Without question, Paul was an outstanding writer of what is known as Koine Greek, the kind of Greek in which the New Testament was written. By every measurement, I Corinthians 13 is a literary masterpiece. Paul was a brilliant theologian and biblical scholar. He was an indispensable linchpin in the early development of Christianity. But on the matter of sex, he was so far out in left field that he was no longer even in the ballpark. On sex and on gender, he was simply an extremely peculiar person, and a blatant misogynist to boot.

 

So why would I even preach a sermon like this? I do it for two basic reasons. First, Paul’s views on sex had a profoundly negative effect on Christianity after his time, and on all three branches of Christianity: Roman Catholic, Eastern Orthodox, and Protestant.

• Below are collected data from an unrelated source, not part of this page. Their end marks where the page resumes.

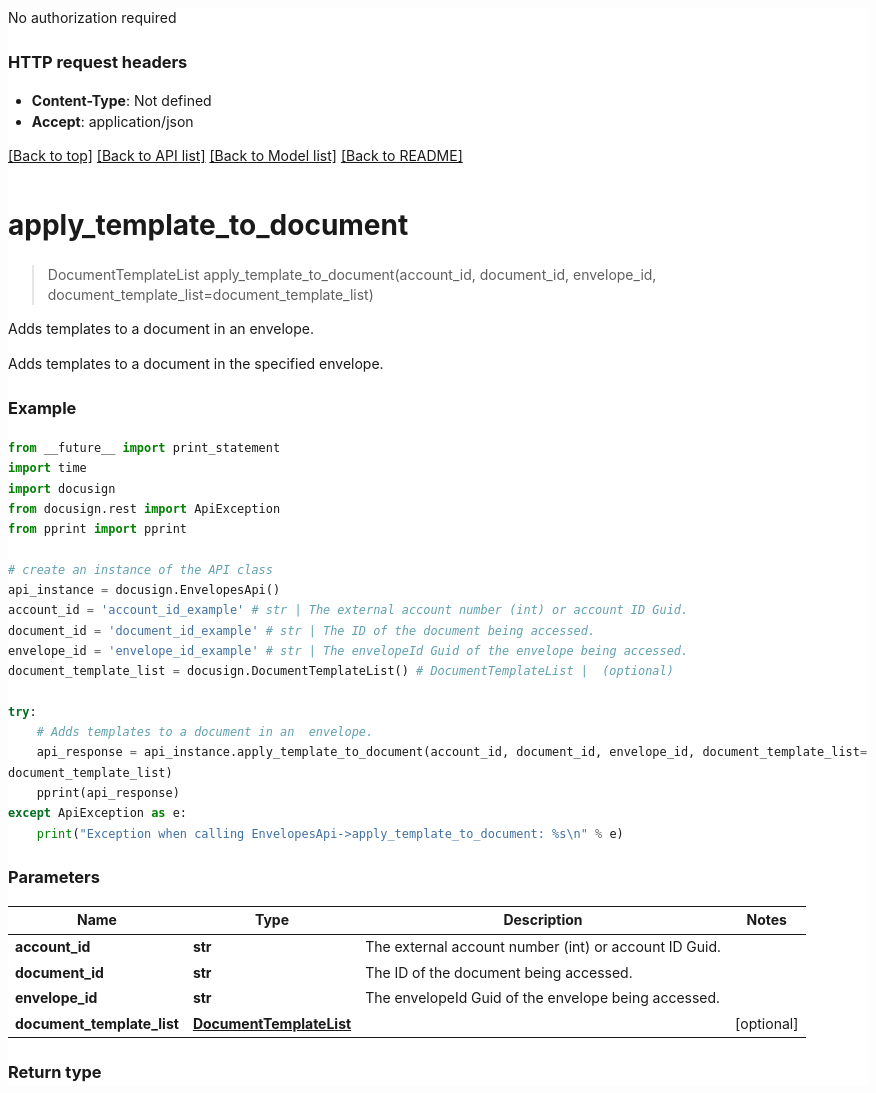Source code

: No authorization required

### HTTP request headers

 - **Content-Type**: Not defined
 - **Accept**: application/json

[[Back to top]](#) [[Back to API list]](../README.md#documentation-for-api-endpoints) [[Back to Model list]](../README.md#documentation-for-models) [[Back to README]](../README.md)

# **apply_template_to_document**
> DocumentTemplateList apply_template_to_document(account_id, document_id, envelope_id, document_template_list=document_template_list)

Adds templates to a document in an  envelope.

Adds templates to a document in the specified envelope.

### Example 
```python
from __future__ import print_statement
import time
import docusign
from docusign.rest import ApiException
from pprint import pprint

# create an instance of the API class
api_instance = docusign.EnvelopesApi()
account_id = 'account_id_example' # str | The external account number (int) or account ID Guid.
document_id = 'document_id_example' # str | The ID of the document being accessed.
envelope_id = 'envelope_id_example' # str | The envelopeId Guid of the envelope being accessed.
document_template_list = docusign.DocumentTemplateList() # DocumentTemplateList |  (optional)

try: 
    # Adds templates to a document in an  envelope.
    api_response = api_instance.apply_template_to_document(account_id, document_id, envelope_id, document_template_list=document_template_list)
    pprint(api_response)
except ApiException as e:
    print("Exception when calling EnvelopesApi->apply_template_to_document: %s\n" % e)
```

### Parameters

Name | Type | Description  | Notes
------------- | ------------- | ------------- | -------------
 **account_id** | **str**| The external account number (int) or account ID Guid. | 
 **document_id** | **str**| The ID of the document being accessed. | 
 **envelope_id** | **str**| The envelopeId Guid of the envelope being accessed. | 
 **document_template_list** | [**DocumentTemplateList**](DocumentTemplateList.md)|  | [optional] 

### Return type
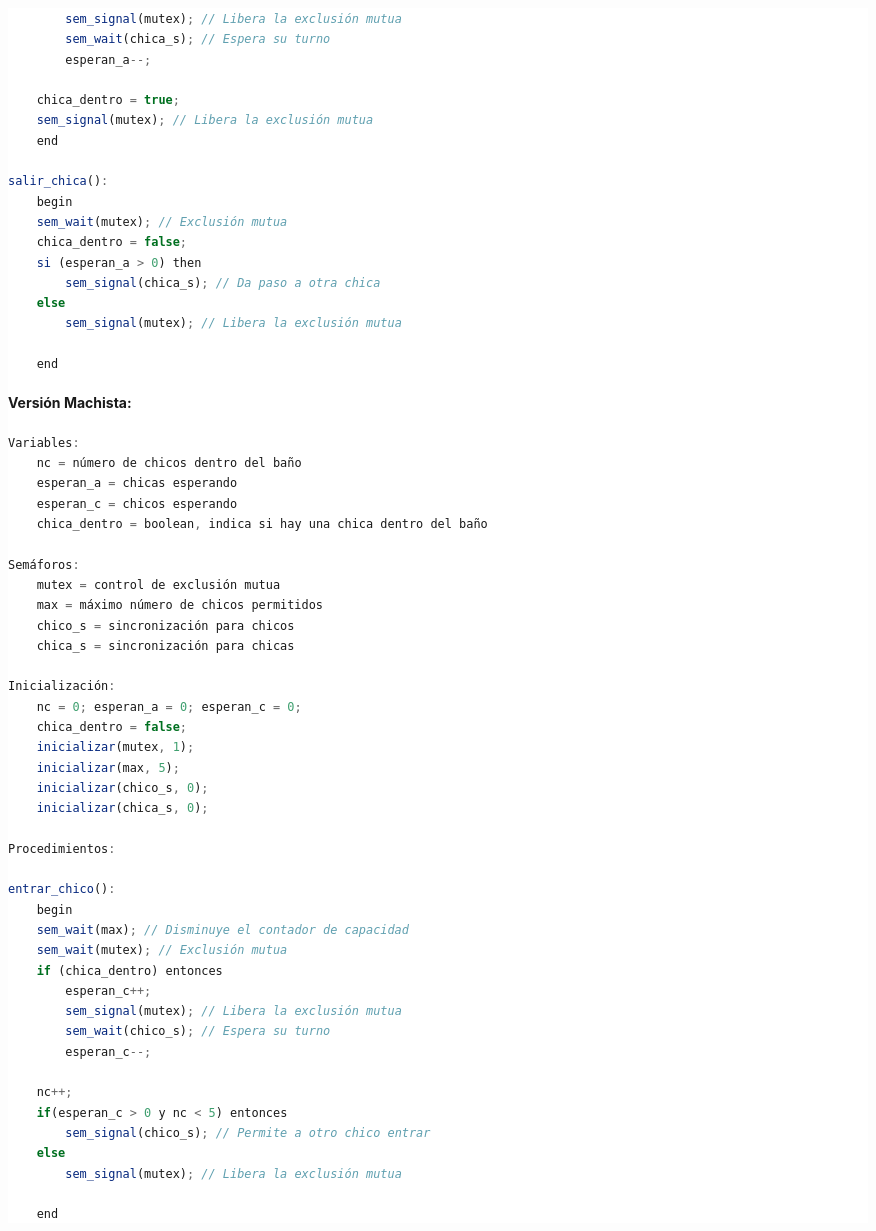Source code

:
 ``` javascript
        sem_signal(mutex); // Libera la exclusión mutua
        sem_wait(chica_s); // Espera su turno
        esperan_a--;
    
    chica_dentro = true;
    sem_signal(mutex); // Libera la exclusión mutua
    end

salir_chica():
    begin
    sem_wait(mutex); // Exclusión mutua
    chica_dentro = false;
    si (esperan_a > 0) then
        sem_signal(chica_s); // Da paso a otra chica
    else
        sem_signal(mutex); // Libera la exclusión mutua
    
    end

```

#### Versión Machista:


``` javascript
Variables:
    nc = número de chicos dentro del baño
    esperan_a = chicas esperando
    esperan_c = chicos esperando
    chica_dentro = boolean, indica si hay una chica dentro del baño

Semáforos:
    mutex = control de exclusión mutua
    max = máximo número de chicos permitidos
    chico_s = sincronización para chicos
    chica_s = sincronización para chicas

Inicialización:
    nc = 0; esperan_a = 0; esperan_c = 0;
    chica_dentro = false;
    inicializar(mutex, 1);
    inicializar(max, 5);
    inicializar(chico_s, 0);
    inicializar(chica_s, 0);

Procedimientos:

entrar_chico():
    begin
    sem_wait(max); // Disminuye el contador de capacidad
    sem_wait(mutex); // Exclusión mutua
    if (chica_dentro) entonces
        esperan_c++;
        sem_signal(mutex); // Libera la exclusión mutua
        sem_wait(chico_s); // Espera su turno
        esperan_c--;
    
    nc++;
    if(esperan_c > 0 y nc < 5) entonces
        sem_signal(chico_s); // Permite a otro chico entrar
    else
        sem_signal(mutex); // Libera la exclusión mutua
    
    end
```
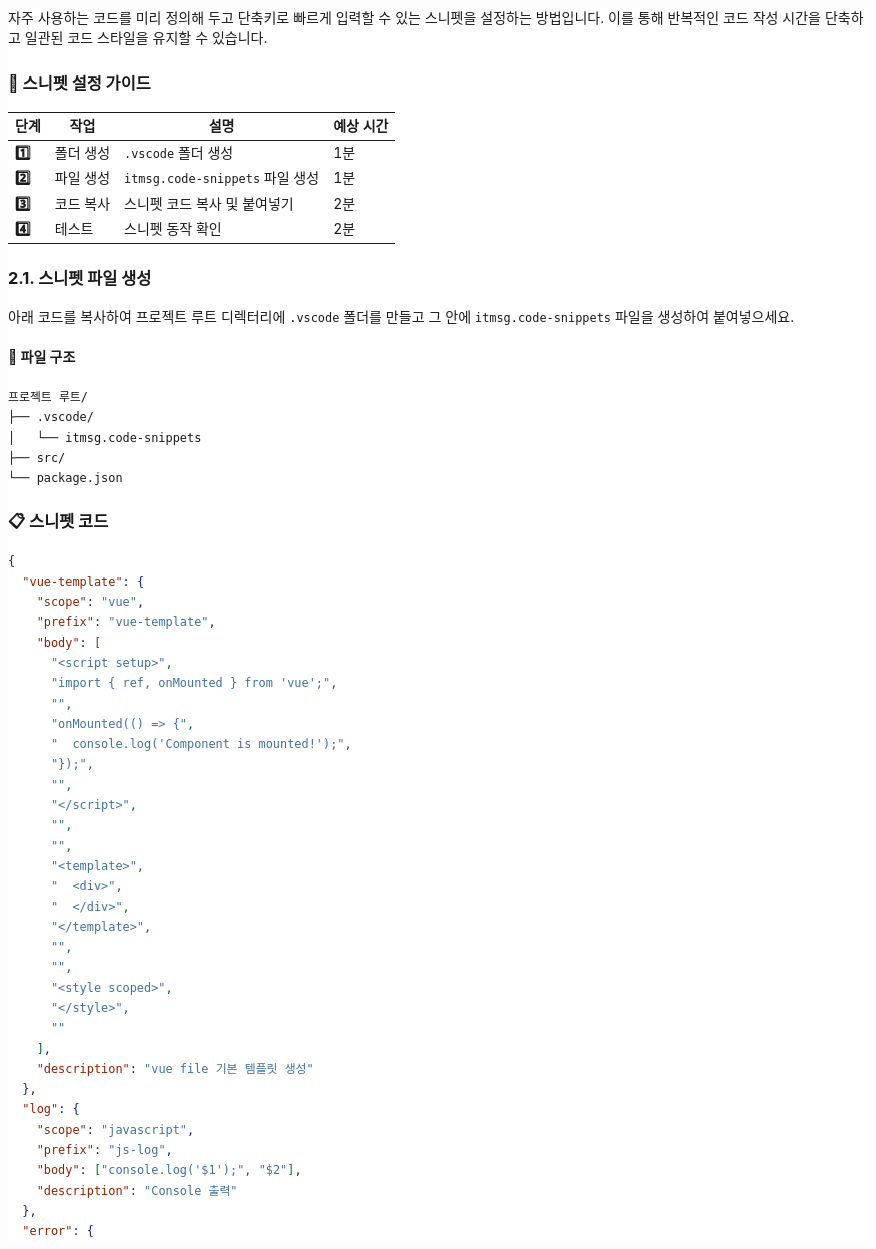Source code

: 자주 사용하는 코드를 미리 정의해 두고 단축키로 빠르게 입력할 수 있는 스니펫을 설정하는 방법입니다. 이를 통해 반복적인 코드 작성 시간을 단축하고 일관된 코드 스타일을 유지할 수 있습니다.

### 📝 스니펫 설정 가이드

| 단계   | 작업      | 설명                            | 예상 시간 |
| ------ | --------- | ------------------------------- | --------- |
| **1️⃣** | 폴더 생성 | `.vscode` 폴더 생성             | 1분       |
| **2️⃣** | 파일 생성 | `itmsg.code-snippets` 파일 생성 | 1분       |
| **3️⃣** | 코드 복사 | 스니펫 코드 복사 및 붙여넣기    | 2분       |
| **4️⃣** | 테스트    | 스니펫 동작 확인                | 2분       |

### 2.1. 스니펫 파일 생성

아래 코드를 복사하여 프로젝트 루트 디렉터리에 `.vscode` 폴더를 만들고 그 안에 `itmsg.code-snippets` 파일을 생성하여 붙여넣으세요.

#### 📁 파일 구조

```
프로젝트 루트/
├── .vscode/
│   └── itmsg.code-snippets
├── src/
└── package.json
```

### 📋 스니펫 코드

```json
{
  "vue-template": {
    "scope": "vue",
    "prefix": "vue-template",
    "body": [
      "<script setup>",
      "import { ref, onMounted } from 'vue';",
      "",
      "onMounted(() => {",
      "  console.log('Component is mounted!');",
      "});",
      "",
      "</script>",
      "",
      "",
      "<template>",
      "  <div>",
      "  </div>",
      "</template>",
      "",
      "",
      "<style scoped>",
      "</style>",
      ""
    ],
    "description": "vue file 기본 템플릿 생성"
  },
  "log": {
    "scope": "javascript",
    "prefix": "js-log",
    "body": ["console.log('$1');", "$2"],
    "description": "Console 출력"
  },
  "error": {
```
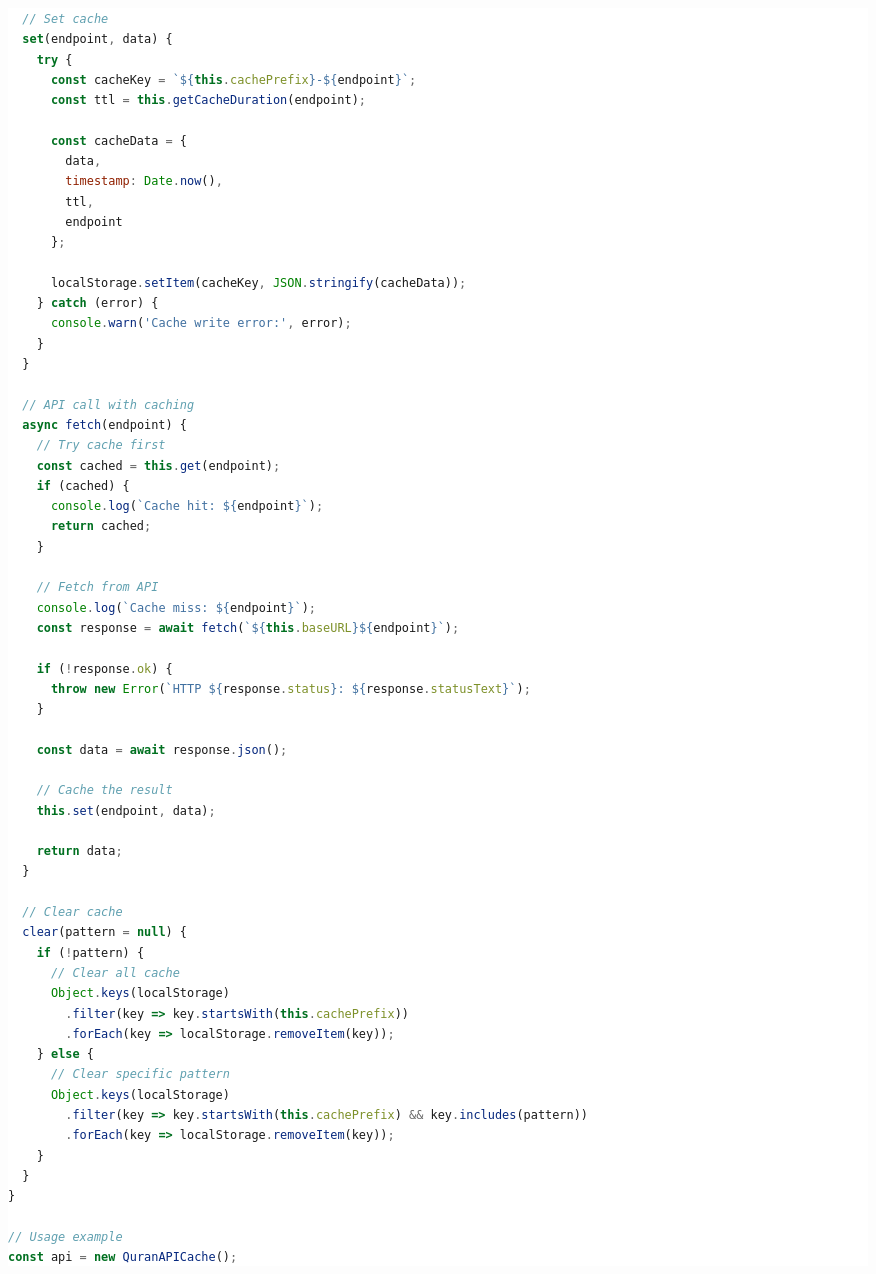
 ```javascript
  // Set cache
  set(endpoint, data) {
    try {
      const cacheKey = `${this.cachePrefix}-${endpoint}`;
      const ttl = this.getCacheDuration(endpoint);
      
      const cacheData = {
        data,
        timestamp: Date.now(),
        ttl,
        endpoint
      };
      
      localStorage.setItem(cacheKey, JSON.stringify(cacheData));
    } catch (error) {
      console.warn('Cache write error:', error);
    }
  }

  // API call with caching
  async fetch(endpoint) {
    // Try cache first
    const cached = this.get(endpoint);
    if (cached) {
      console.log(`Cache hit: ${endpoint}`);
      return cached;
    }

    // Fetch from API
    console.log(`Cache miss: ${endpoint}`);
    const response = await fetch(`${this.baseURL}${endpoint}`);
    
    if (!response.ok) {
      throw new Error(`HTTP ${response.status}: ${response.statusText}`);
    }
    
    const data = await response.json();
    
    // Cache the result
    this.set(endpoint, data);
    
    return data;
  }

  // Clear cache
  clear(pattern = null) {
    if (!pattern) {
      // Clear all cache
      Object.keys(localStorage)
        .filter(key => key.startsWith(this.cachePrefix))
        .forEach(key => localStorage.removeItem(key));
    } else {
      // Clear specific pattern
      Object.keys(localStorage)
        .filter(key => key.startsWith(this.cachePrefix) && key.includes(pattern))
        .forEach(key => localStorage.removeItem(key));
    }
  }
}

// Usage example
const api = new QuranAPICache();

```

Secondly, Paul has been a major factor in the western world preventing women from taking their rightful place in both the Church and in society in general.

 

When Paul urged that “the women should keep silence in the churches,” he was reinforcing a male tendency to be dominant over females. That ancient tendency certainly needs no encouragement. Men hardly need any promotion for “doin’ a-what-a comes naturly,” as Annie Oakley sang in another context in Annie Get Your Gun. There seems to be a natural inclination for men to try to dominate women if at all possible, and it seems incomprehensible that Paul would boost such a faulty notion.

 

In all three branches of Christianity and in most denominations up until the 20th century, women were forbidden to become members of the clergy or to hold office in congregations. A few American denominations in the 18th and 19th centuries allowed women to be ordained, but very few. For ten centuries the Roman Catholic Church allowed a few priests to be married, but most priests were voluntarily celibate. Then, ten centuries ago, they began to ban married priests altogether. They still ban female priests, as do most of the Eastern Orthodox Churches. Most Mainline Protestant denominations have ordained women for several decades, but many if not most evangelical churches still have no female clergy or other female church officers. It is impossible to quantify how much of that is due to one cockamamie verse written by the apostle Paul in I Corinthians 14, but it is deliberate intellectual blindness to claim that Paul had no part at all in this particular illustration of ongoing ecclesiastical misogyny.   

 

Most cultures and societies in the long sweep of human history have been highly male-dominated. In general, the sex drive of males is apparently much stronger, or at least more persistent, than the sex drive of females. Therefore men are more apt to force sex upon women than vice versa, and physically it would be hard for most women to force sex upon most men, even if they had the sudden yen to do so.

 

To some degree, the zest for sex is nearly universal to everyone, but from what Paul said in I Corinthians, we may conclude he had zero zest for it, and seemed to think no one else should have it either. Such a position is a deliberate ignoring of the human nature of nearly all people. Besides, if indeed Paul got his wish “that all were as I myself am,” the earth would be completely devoid of people.

 

We might give Paul a pass if he just never happened to come across the right woman for him. But Paul being Paul, I doubt that there ever could have been a right woman for him. Therefore it would have been better if he had written nothing to anybody about his thoughts on sex and gender. Nevertheless he did, and the Church and the world have paid an incalculable price for his twisted thinking ever since.

 

We believe, as Genesis 1:1 says, that it was God who created the heavens and the earth. It took literally billions of years for the various species of animals to evolve, including humans, but a sexual attraction toward others in the opposite sex is what guarantees the perpetuation of every species. Therefore, despite all of Paul’s addled observations, sex is fundamentally a good and necessary aspect of all life upon this earth. Some of the biblical laws and rules regarding sex are unacceptably stringent. However, if people are thoughtful and considerate, and if they wisely follow sensible biblical rules, men and women can live together in inter-gender harmony. In conclusion though, it is best to avoid most of the sexual observations of the primary New Testament advice-giver.